> Consigna
Según la lectura, ¿qué meta se propuso el EP-FA/Nueva Mayoría para las elecciones internas?

Una victoria "Bueno Regular"
«Bueno Regular, persevere en el esfuerzo», bien podría ser la calificación que sacó el EP-FA/Nueva Mayoría, una vez conocido el resultado electoral del pasado domingo. «El alumno puede y debe rendir mucho más», también podría ser el juicio a agregar en el carné de notas.
El hecho es que el «muchachito» que venía con buenos antecedentes del curso pasado, a la mitad de año no cumplió con las expectativas que tenían sus padres, los familiares, los vecinos y el propio «muchacho».
Basado en las encuestas y en lo que todo el Uruguay creía, el EP-FA/Nueva Mayoría se propuso como meta ser la primera fuerza en las elecciones internas y, a la vez, superar en votos a los dos partidos tradicionales juntos. Casi no logra ser la primera fuerza. A la vez no logró superar a los dos partidos tradicionales juntos.
Las explicaciones de este resultado bastante pobre, por parte de la dirigencia, han surgido bastante influidas por la cultura del fracaso futbolero. «Todos los demás pusieron la carne en el asador», fue una de las más escuchadas. Genial: ¿por qué el progresismo no puso toda la carne en el asador? «Es que trabajamos para octubre que son las elecciones que importan», es la respuesta. Notable: me hace acordar a los que no les importó ganar el Clasificatorio, porque lo fundamental es el Campeonato Uruguayo. «Lo que pasa es que los uruguayos sólo nos jugamos cuando los puntos duelen», retrucan. Maravilloso: es como decir que los partidos perdidos en la gira previa al mundial no importan, aunque también después no se ganen los partidos del Mundial. «Es que ellos tuvieron más recursos económicos», vuelven a responder. Sensacional: ¿por qué los progresistas no tuvieron sus recursos?

> Entradas extraídas

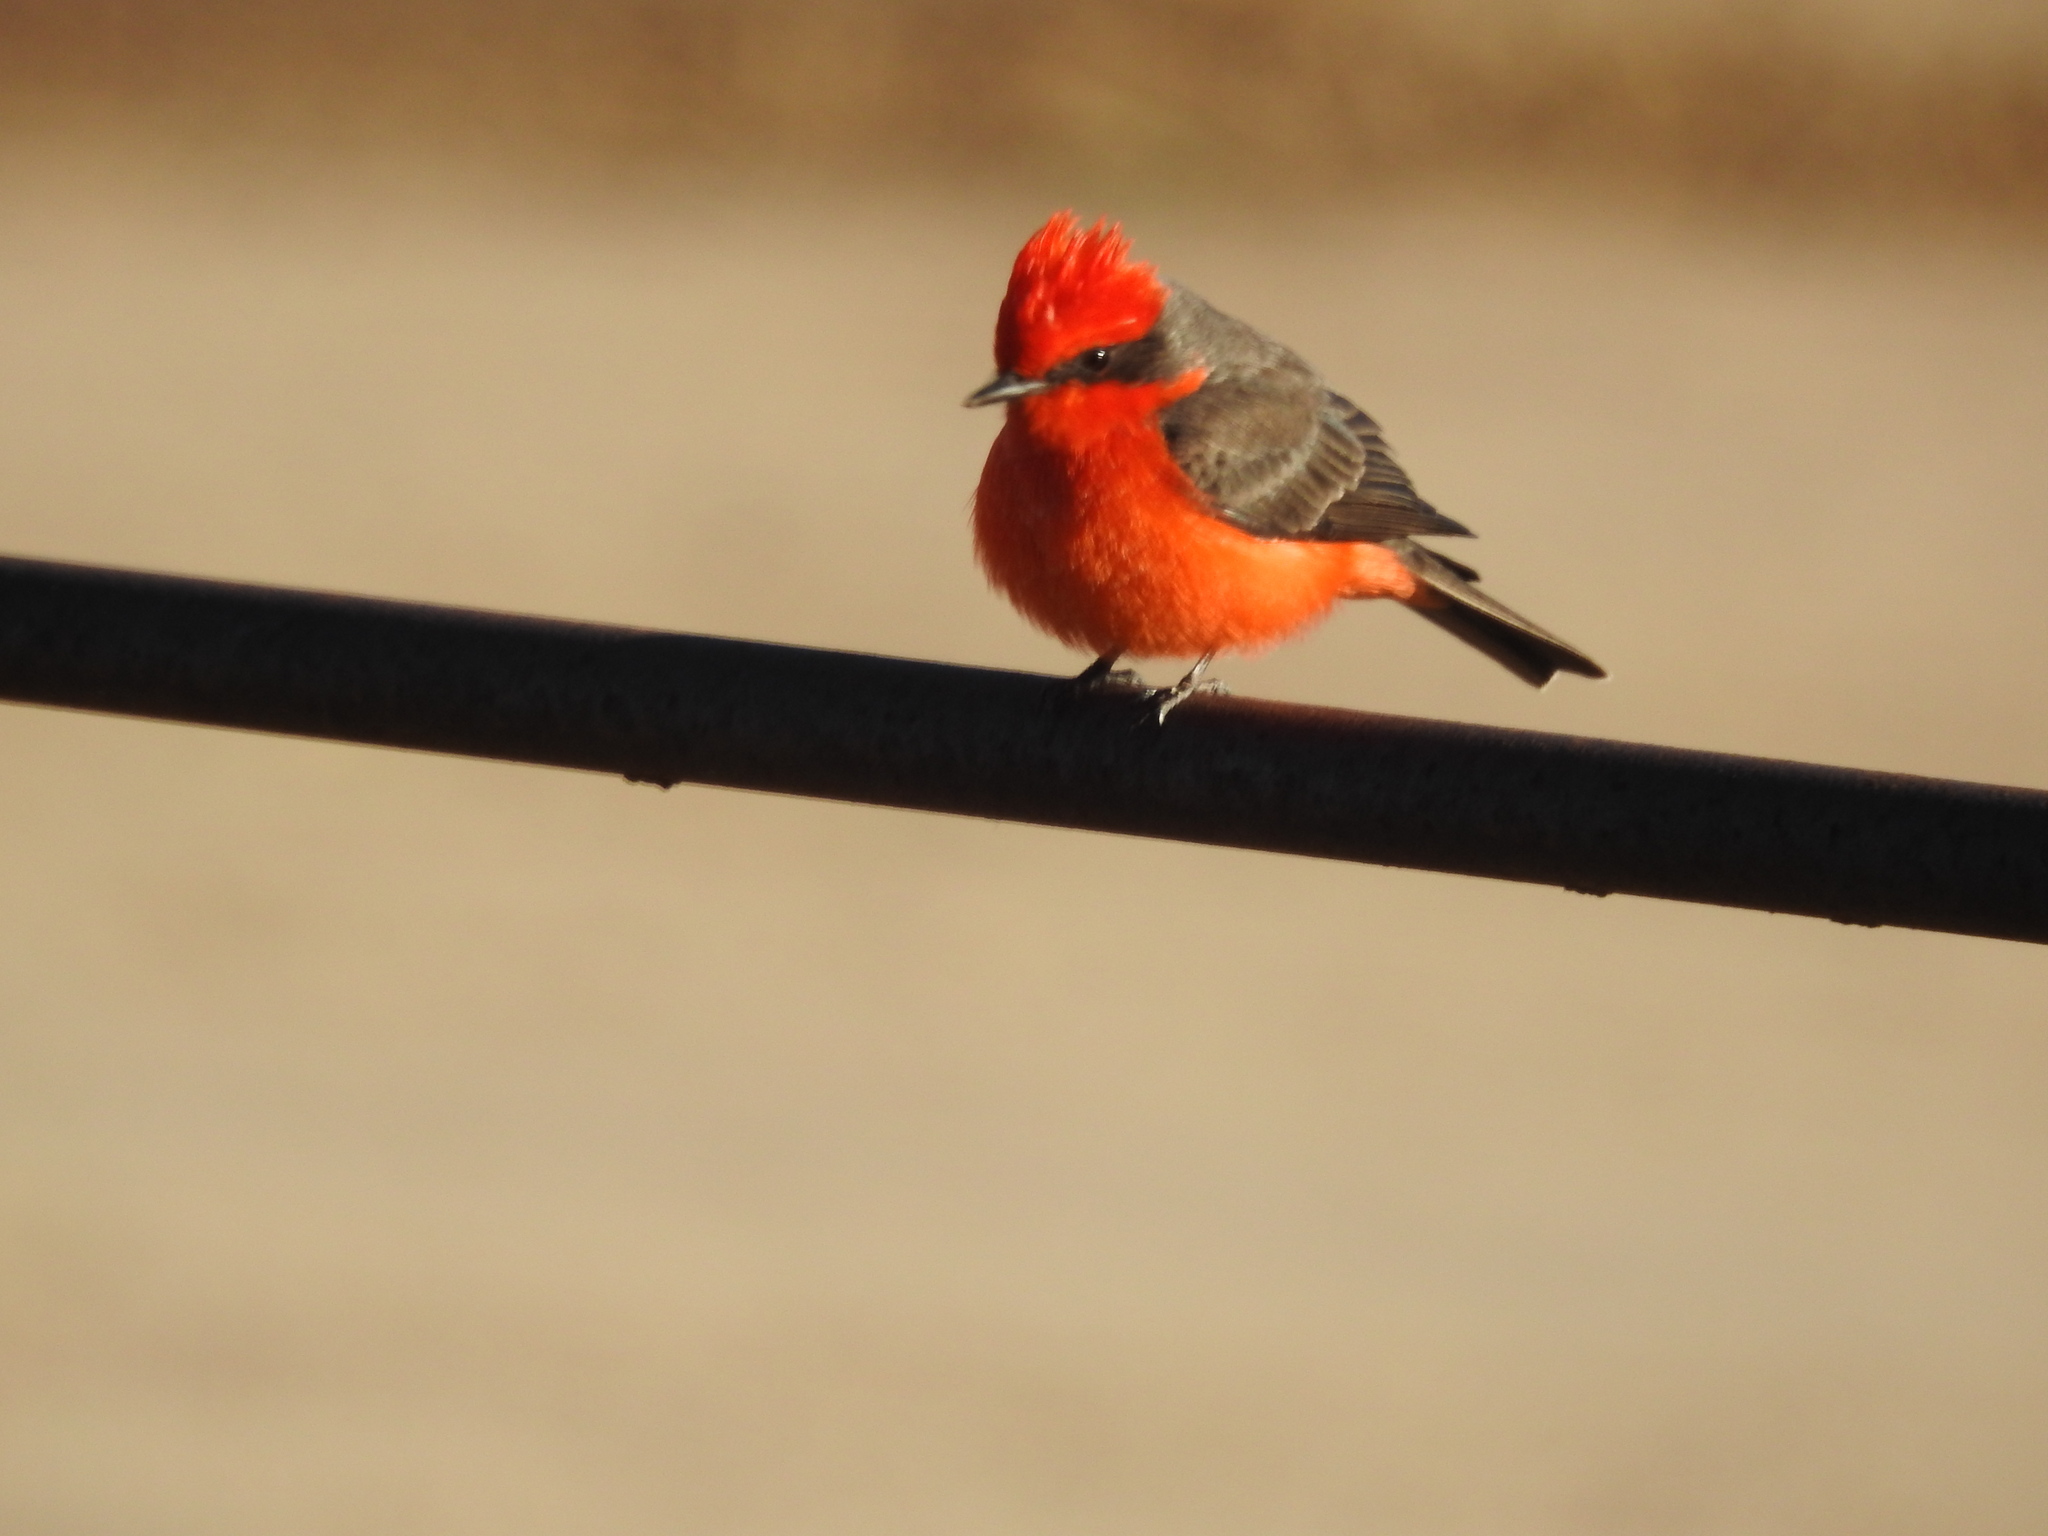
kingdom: Animalia
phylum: Chordata
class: Aves
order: Passeriformes
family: Tyrannidae
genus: Pyrocephalus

> Respuesta
Ser la primera fuerza en las elecciones internas y, a la vez, superar en votos a los dos partidos tradicionales juntos.